*What you will do*. The entries below are to be returned as written, with all pictures dropped.

--- Provided entries ---

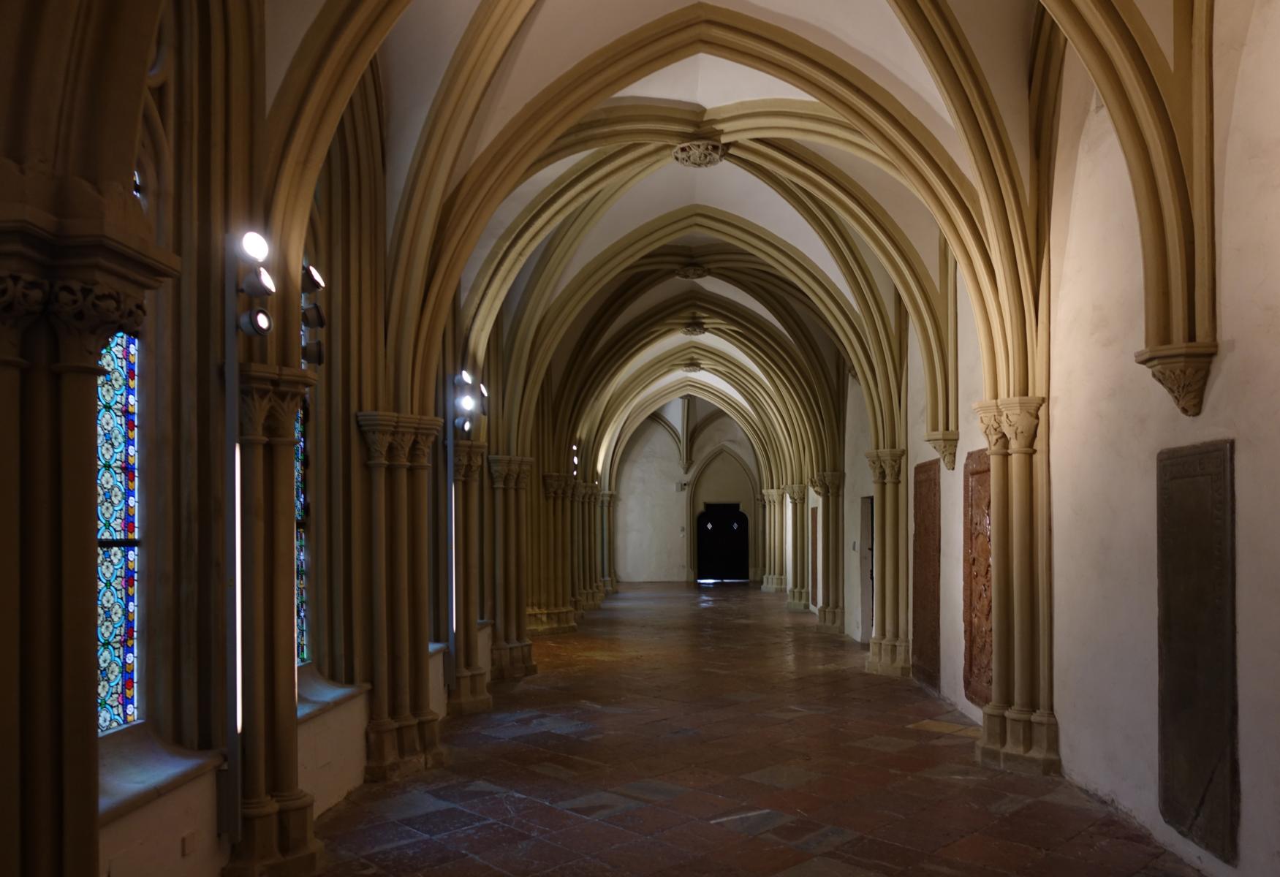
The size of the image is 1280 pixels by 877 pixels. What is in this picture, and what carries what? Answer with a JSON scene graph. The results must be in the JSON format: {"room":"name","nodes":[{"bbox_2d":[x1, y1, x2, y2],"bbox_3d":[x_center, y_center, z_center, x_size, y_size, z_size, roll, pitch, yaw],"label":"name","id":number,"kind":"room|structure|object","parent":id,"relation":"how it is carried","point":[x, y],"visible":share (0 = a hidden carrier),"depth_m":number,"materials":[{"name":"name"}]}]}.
{"room":"hallway","nodes":[
{"label":"hallway","id":0,"kind":"room"},
{"bbox_2d":[3,0,542,876],"bbox_3d":[-1.845,-0.503,6.497,0.405,5.348,10.732,0,-1,2],"label":"left wall","id":1,"kind":"structure","parent":0,"point":[199,784],"depth_m":4.29,"materials":[{"name":"stone"}]},
{"bbox_2d":[95,171,144,737],"bbox_3d":[-2.274,-0.173,3.560,0.095,2.623,0.955,0,-1,2],"label":"stained glass window","id":2,"kind":"structure","parent":1,"relation":"in","point":[118,637],"depth_m":3.85,"materials":[{"name":"glass"}]},
{"bbox_2d":[97,724,222,824],"bbox_3d":[-2.081,1.180,3.483,0.397,0.131,1.217,0,-1,2],"label":"window sill","id":3,"kind":"structure","parent":1,"relation":"attached to","point":[164,773],"depth_m":3.64,"materials":[{"name":"stone"}]},
{"bbox_2d":[180,831,197,856],"bbox_3d":[-1.959,1.574,3.858,0.018,0.091,0.080,0,-1,2],"label":"wall socket","id":4,"kind":"object","parent":1,"relation":"attached to","point":[183,840],"visible":0.98,"depth_m":3.84,"materials":[{"name":"white"}]},
{"bbox_2d":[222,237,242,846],"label":"light strip","id":5,"kind":"object","parent":1,"relation":"attached to","point":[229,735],"visible":0.89,"depth_m":4.18,"materials":[{"name":"metal"}]},
{"bbox_2d":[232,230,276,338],"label":"spotlight","id":6,"kind":"object","parent":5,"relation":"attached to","point":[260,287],"visible":0.97,"depth_m":4.21,"materials":[{"name":"black metal"}]},
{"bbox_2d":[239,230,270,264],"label":"spotlight","id":7,"kind":"object","parent":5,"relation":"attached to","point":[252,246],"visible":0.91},
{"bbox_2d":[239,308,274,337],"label":"spotlight","id":8,"kind":"object","parent":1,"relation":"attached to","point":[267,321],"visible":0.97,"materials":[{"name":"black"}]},
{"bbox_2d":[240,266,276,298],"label":"spotlight","id":9,"kind":"object","parent":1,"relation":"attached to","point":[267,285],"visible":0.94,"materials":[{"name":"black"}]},
{"bbox_2d":[294,390,309,664],"bbox_3d":[-2.202,-0.090,5.379,0.094,2.559,0.867,0,-1,2],"label":"stained glass window","id":10,"kind":"structure","parent":1,"relation":"in","point":[300,499],"depth_m":5.75,"materials":[{"name":"glass"}]},
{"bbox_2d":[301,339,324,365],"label":"spotlight","id":11,"kind":"object","parent":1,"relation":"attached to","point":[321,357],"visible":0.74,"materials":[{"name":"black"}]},
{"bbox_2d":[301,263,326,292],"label":"spotlight","id":12,"kind":"object","parent":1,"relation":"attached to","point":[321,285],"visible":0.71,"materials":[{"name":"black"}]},
{"bbox_2d":[296,666,369,721],"bbox_3d":[-2.035,1.323,5.438,0.423,0.124,1.241,0,-1,2],"label":"window sill","id":13,"kind":"structure","parent":1,"relation":"attached to","point":[321,699],"depth_m":5.55,"materials":[{"name":"stone"}]},
{"bbox_2d":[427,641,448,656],"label":"window sill","id":14,"kind":"structure","parent":1,"relation":"attached to","point":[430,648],"depth_m":7.78,"materials":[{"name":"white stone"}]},
{"bbox_2d":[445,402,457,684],"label":"light track","id":15,"kind":"object","parent":1,"relation":"attached to","point":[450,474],"visible":0.79,"depth_m":8.20,"materials":[{"name":"metal"}]},
{"bbox_2d":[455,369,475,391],"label":"spotlight","id":16,"kind":"object","parent":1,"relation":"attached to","point":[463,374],"visible":0.7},
{"bbox_2d":[611,407,766,585],"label":"end wall","id":17,"kind":"structure","parent":0,"point":[671,497],"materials":[{"name":"white paint"}]},
{"bbox_2d":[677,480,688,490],"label":"security camera","id":18,"kind":"object","parent":17,"relation":"attached to","point":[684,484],"visible":0.98,"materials":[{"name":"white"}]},
{"bbox_2d":[695,502,748,580],"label":"black door","id":19,"kind":"structure","parent":17,"relation":"in","point":[714,523],"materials":[{"name":"black wood"}]},
{"bbox_2d":[285,0,1133,488],"bbox_3d":[0.627,-2.439,9.940,6.249,2.852,14.772,0,-1,2],"label":"vaulted ceiling","id":20,"kind":"structure","parent":0,"point":[884,21],"depth_m":7.15,"materials":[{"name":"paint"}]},
{"bbox_2d":[680,358,703,372],"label":"ceiling boss","id":21,"kind":"object","parent":20,"relation":"attached to","point":[691,367],"visible":0.98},
{"bbox_2d":[675,262,710,279],"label":"ceiling boss","id":22,"kind":"object","parent":20,"relation":"attached to","point":[694,270],"visible":0.98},
{"bbox_2d":[679,318,708,335],"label":"ceiling boss","id":23,"kind":"object","parent":20,"relation":"attached to","point":[699,328],"visible":0.98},
{"bbox_2d":[671,138,727,167],"bbox_3d":[0.549,-3.114,8.378,0.495,0.194,0.503,0,-1,2],"label":"ceiling boss","id":24,"kind":"object","parent":20,"relation":"attached to","point":[699,162],"visible":0.98,"depth_m":8.30,"materials":[{"name":"stone"}]},
{"bbox_2d":[295,581,1214,876],"bbox_3d":[0.592,2.225,10.117,5.972,0.195,21.219,0,-1,2],"label":"floor","id":25,"kind":"structure","parent":0,"point":[920,755],"depth_m":5.98,"materials":[{"name":"brown stone"}]},
{"bbox_2d":[0,192,174,876],"bbox_3d":[-1.726,0.553,2.462,0.714,2.780,0.658,0,-1,2],"label":"stone column","id":26,"kind":"structure","parent":25,"relation":"on","point":[1,775],"depth_m":2.44,"materials":[{"name":"stone"}]},
{"bbox_2d":[227,366,320,876],"bbox_3d":[-1.893,0.725,4.479,0.560,2.533,0.626,0,-1,2],"label":"stone column","id":27,"kind":"structure","parent":25,"relation":"on","point":[308,806],"depth_m":4.37,"materials":[{"name":"stone"}]},
{"bbox_2d":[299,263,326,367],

---

*Completed task*.
The size of the image is 1280 pixels by 877 pixels. What is in this picture, and what carries what? Answer with a JSON scene graph. The results must be in the JSON format: {"room":"name","nodes":[{"bbox_2d":[x1, y1, x2, y2],"bbox_3d":[x_center, y_center, z_center, x_size, y_size, z_size, roll, pitch, yaw],"label":"name","id":number,"kind":"room|structure|object","parent":id,"relation":"how it is carried","point":[x, y],"visible":share (0 = a hidden carrier),"depth_m":number,"materials":[{"name":"name"}]}]}.
{"room":"hallway","nodes":[
{"label":"hallway","id":0,"kind":"room"},
{"bbox_2d":[3,0,542,876],"bbox_3d":[-1.845,-0.503,6.497,0.405,5.348,10.732,0,-1,2],"label":"left wall","id":1,"kind":"structure","parent":0,"point":[199,784],"depth_m":4.29,"materials":[{"name":"stone"}]},
{"bbox_2d":[95,171,144,737],"bbox_3d":[-2.274,-0.173,3.560,0.095,2.623,0.955,0,-1,2],"label":"stained glass window","id":2,"kind":"structure","parent":1,"relation":"in","point":[118,637],"depth_m":3.85,"materials":[{"name":"glass"}]},
{"bbox_2d":[97,724,222,824],"bbox_3d":[-2.081,1.180,3.483,0.397,0.131,1.217,0,-1,2],"label":"window sill","id":3,"kind":"structure","parent":1,"relation":"attached to","point":[164,773],"depth_m":3.64,"materials":[{"name":"stone"}]},
{"bbox_2d":[180,831,197,856],"bbox_3d":[-1.959,1.574,3.858,0.018,0.091,0.080,0,-1,2],"label":"wall socket","id":4,"kind":"object","parent":1,"relation":"attached to","point":[183,840],"visible":0.98,"depth_m":3.84,"materials":[{"name":"white"}]},
{"bbox_2d":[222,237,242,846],"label":"light strip","id":5,"kind":"object","parent":1,"relation":"attached to","point":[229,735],"visible":0.89,"depth_m":4.18,"materials":[{"name":"metal"}]},
{"bbox_2d":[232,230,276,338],"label":"spotlight","id":6,"kind":"object","parent":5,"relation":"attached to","point":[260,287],"visible":0.97,"depth_m":4.21,"materials":[{"name":"black metal"}]},
{"bbox_2d":[239,230,270,264],"label":"spotlight","id":7,"kind":"object","parent":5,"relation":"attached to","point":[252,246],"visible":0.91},
{"bbox_2d":[239,308,274,337],"label":"spotlight","id":8,"kind":"object","parent":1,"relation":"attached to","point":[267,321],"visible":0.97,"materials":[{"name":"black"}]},
{"bbox_2d":[240,266,276,298],"label":"spotlight","id":9,"kind":"object","parent":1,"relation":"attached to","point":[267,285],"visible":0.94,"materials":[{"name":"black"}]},
{"bbox_2d":[294,390,309,664],"bbox_3d":[-2.202,-0.090,5.379,0.094,2.559,0.867,0,-1,2],"label":"stained glass window","id":10,"kind":"structure","parent":1,"relation":"in","point":[300,499],"depth_m":5.75,"materials":[{"name":"glass"}]},
{"bbox_2d":[301,339,324,365],"label":"spotlight","id":11,"kind":"object","parent":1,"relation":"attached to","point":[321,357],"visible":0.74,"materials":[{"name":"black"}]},
{"bbox_2d":[301,263,326,292],"label":"spotlight","id":12,"kind":"object","parent":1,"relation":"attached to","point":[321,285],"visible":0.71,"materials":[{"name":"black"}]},
{"bbox_2d":[296,666,369,721],"bbox_3d":[-2.035,1.323,5.438,0.423,0.124,1.241,0,-1,2],"label":"window sill","id":13,"kind":"structure","parent":1,"relation":"attached to","point":[321,699],"depth_m":5.55,"materials":[{"name":"stone"}]},
{"bbox_2d":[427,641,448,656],"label":"window sill","id":14,"kind":"structure","parent":1,"relation":"attached to","point":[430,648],"depth_m":7.78,"materials":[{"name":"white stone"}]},
{"bbox_2d":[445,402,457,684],"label":"light track","id":15,"kind":"object","parent":1,"relation":"attached to","point":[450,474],"visible":0.79,"depth_m":8.20,"materials":[{"name":"metal"}]},
{"bbox_2d":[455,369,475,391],"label":"spotlight","id":16,"kind":"object","parent":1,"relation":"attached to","point":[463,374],"visible":0.7},
{"bbox_2d":[611,407,766,585],"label":"end wall","id":17,"kind":"structure","parent":0,"point":[671,497],"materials":[{"name":"white paint"}]},
{"bbox_2d":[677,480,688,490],"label":"security camera","id":18,"kind":"object","parent":17,"relation":"attached to","point":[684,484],"visible":0.98,"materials":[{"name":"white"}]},
{"bbox_2d":[695,502,748,580],"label":"black door","id":19,"kind":"structure","parent":17,"relation":"in","point":[714,523],"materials":[{"name":"black wood"}]},
{"bbox_2d":[285,0,1133,488],"bbox_3d":[0.627,-2.439,9.940,6.249,2.852,14.772,0,-1,2],"label":"vaulted ceiling","id":20,"kind":"structure","parent":0,"point":[884,21],"depth_m":7.15,"materials":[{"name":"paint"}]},
{"bbox_2d":[680,358,703,372],"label":"ceiling boss","id":21,"kind":"object","parent":20,"relation":"attached to","point":[691,367],"visible":0.98},
{"bbox_2d":[675,262,710,279],"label":"ceiling boss","id":22,"kind":"object","parent":20,"relation":"attached to","point":[694,270],"visible":0.98},
{"bbox_2d":[679,318,708,335],"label":"ceiling boss","id":23,"kind":"object","parent":20,"relation":"attached to","point":[699,328],"visible":0.98},
{"bbox_2d":[671,138,727,167],"bbox_3d":[0.549,-3.114,8.378,0.495,0.194,0.503,0,-1,2],"label":"ceiling boss","id":24,"kind":"object","parent":20,"relation":"attached to","point":[699,162],"visible":0.98,"depth_m":8.30,"materials":[{"name":"stone"}]},
{"bbox_2d":[295,581,1214,876],"bbox_3d":[0.592,2.225,10.117,5.972,0.195,21.219,0,-1,2],"label":"floor","id":25,"kind":"structure","parent":0,"point":[920,755],"depth_m":5.98,"materials":[{"name":"brown stone"}]},
{"bbox_2d":[0,192,174,876],"bbox_3d":[-1.726,0.553,2.462,0.714,2.780,0.658,0,-1,2],"label":"stone column","id":26,"kind":"structure","parent":25,"relation":"on","point":[1,775],"depth_m":2.44,"materials":[{"name":"stone"}]},
{"bbox_2d":[227,366,320,876],"bbox_3d":[-1.893,0.725,4.479,0.560,2.533,0.626,0,-1,2],"label":"stone column","id":27,"kind":"structure","parent":25,"relation":"on","point":[308,806],"depth_m":4.37,"materials":[{"name":"stone"}]},
{"bbox_2d":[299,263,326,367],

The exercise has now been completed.